任务说明
请数一数下列条目中有多少行包含字符串“source”，大小写须完全一致，只写出行数。

所给条目
++++++++++++++++++++

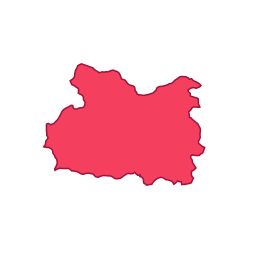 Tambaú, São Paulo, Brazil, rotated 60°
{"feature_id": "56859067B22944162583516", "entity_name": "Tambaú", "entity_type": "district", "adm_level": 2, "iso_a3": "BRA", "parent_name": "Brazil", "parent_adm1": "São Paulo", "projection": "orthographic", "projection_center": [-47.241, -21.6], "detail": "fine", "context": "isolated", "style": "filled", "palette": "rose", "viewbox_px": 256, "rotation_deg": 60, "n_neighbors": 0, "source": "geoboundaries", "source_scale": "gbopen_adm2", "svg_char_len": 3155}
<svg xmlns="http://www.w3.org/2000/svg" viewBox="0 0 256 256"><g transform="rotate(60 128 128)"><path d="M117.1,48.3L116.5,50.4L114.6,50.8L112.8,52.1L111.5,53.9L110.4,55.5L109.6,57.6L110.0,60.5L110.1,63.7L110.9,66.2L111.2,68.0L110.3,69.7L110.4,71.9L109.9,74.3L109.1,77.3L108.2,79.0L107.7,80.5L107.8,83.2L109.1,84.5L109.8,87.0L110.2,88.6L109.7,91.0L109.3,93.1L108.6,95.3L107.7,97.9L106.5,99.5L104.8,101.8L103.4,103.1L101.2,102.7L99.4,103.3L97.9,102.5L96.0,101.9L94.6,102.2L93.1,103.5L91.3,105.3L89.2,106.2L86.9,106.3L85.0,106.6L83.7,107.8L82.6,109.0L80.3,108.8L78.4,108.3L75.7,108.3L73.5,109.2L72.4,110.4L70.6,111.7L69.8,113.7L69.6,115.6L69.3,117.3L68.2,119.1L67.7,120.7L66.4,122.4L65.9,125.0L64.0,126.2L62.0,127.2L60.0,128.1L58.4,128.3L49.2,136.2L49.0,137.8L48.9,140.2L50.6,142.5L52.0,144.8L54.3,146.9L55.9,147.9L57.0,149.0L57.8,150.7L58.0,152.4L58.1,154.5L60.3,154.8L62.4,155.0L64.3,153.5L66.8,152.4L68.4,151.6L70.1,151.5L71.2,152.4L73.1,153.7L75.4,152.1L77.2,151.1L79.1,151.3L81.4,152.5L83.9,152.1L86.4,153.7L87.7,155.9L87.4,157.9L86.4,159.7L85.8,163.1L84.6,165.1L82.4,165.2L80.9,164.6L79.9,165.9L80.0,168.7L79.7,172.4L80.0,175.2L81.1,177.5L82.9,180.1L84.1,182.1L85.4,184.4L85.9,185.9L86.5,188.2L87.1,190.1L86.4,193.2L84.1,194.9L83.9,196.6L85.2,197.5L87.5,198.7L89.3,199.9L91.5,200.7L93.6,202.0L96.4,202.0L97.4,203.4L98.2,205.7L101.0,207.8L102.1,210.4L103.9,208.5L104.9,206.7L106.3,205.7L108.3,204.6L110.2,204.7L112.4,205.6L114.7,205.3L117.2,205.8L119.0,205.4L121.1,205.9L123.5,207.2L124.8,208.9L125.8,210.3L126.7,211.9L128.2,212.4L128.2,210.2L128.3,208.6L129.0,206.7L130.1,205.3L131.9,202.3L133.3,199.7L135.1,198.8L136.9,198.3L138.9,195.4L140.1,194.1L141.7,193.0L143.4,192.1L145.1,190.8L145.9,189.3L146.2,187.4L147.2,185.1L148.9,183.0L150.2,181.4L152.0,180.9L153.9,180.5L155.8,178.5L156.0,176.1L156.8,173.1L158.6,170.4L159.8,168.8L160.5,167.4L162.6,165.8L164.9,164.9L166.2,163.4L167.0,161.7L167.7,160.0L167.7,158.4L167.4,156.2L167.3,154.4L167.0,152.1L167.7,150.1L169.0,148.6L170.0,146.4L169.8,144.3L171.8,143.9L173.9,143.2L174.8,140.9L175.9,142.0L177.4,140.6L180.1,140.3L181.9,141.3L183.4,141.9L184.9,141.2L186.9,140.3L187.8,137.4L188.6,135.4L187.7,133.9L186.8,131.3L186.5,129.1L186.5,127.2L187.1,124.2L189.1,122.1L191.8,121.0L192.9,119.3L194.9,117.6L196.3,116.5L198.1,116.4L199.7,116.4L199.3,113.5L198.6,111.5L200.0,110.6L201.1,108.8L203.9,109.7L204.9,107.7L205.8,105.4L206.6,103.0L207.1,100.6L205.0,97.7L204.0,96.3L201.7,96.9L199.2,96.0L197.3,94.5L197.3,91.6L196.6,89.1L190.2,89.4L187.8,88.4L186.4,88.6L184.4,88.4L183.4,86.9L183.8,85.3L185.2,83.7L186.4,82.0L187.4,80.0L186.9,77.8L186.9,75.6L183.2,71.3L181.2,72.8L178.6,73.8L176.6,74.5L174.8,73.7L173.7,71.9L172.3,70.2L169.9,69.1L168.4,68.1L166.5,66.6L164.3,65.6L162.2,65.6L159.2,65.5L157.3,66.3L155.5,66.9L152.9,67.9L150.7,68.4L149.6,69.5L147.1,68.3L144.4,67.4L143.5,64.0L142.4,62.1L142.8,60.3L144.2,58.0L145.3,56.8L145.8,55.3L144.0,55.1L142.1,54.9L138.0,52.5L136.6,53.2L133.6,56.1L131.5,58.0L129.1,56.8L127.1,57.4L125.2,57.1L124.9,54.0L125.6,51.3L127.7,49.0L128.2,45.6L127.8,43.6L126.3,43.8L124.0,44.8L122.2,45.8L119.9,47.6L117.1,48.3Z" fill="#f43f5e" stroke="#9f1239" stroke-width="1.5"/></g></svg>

++++++++++++++++++++

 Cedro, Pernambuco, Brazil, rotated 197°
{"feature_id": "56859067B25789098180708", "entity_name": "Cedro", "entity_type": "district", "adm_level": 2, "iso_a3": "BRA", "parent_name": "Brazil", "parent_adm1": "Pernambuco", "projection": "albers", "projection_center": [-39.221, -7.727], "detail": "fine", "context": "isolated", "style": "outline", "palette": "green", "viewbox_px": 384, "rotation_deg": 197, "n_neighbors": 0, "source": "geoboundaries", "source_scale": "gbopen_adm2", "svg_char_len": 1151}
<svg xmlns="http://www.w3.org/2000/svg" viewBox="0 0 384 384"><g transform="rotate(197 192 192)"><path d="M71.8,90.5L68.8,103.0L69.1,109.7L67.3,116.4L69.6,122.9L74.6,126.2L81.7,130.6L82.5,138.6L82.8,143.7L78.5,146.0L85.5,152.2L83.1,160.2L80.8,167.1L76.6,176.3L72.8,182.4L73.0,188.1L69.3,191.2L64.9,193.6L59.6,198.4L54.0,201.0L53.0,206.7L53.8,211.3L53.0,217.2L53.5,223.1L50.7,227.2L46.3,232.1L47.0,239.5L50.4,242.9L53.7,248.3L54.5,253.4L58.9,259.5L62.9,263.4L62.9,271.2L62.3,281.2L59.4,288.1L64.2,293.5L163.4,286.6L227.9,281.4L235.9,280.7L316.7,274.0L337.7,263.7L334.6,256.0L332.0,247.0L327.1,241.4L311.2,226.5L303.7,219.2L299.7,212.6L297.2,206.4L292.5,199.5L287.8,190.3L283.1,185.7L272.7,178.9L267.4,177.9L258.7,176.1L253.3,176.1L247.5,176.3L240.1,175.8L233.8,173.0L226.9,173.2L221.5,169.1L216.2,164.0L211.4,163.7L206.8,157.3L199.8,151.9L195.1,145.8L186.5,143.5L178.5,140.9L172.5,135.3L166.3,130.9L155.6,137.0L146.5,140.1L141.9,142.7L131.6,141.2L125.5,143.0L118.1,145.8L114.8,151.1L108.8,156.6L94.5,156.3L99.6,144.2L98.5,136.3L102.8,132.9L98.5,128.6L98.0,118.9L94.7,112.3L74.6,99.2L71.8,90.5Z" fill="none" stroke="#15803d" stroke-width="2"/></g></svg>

++++++++++++++++++++

任务答复
2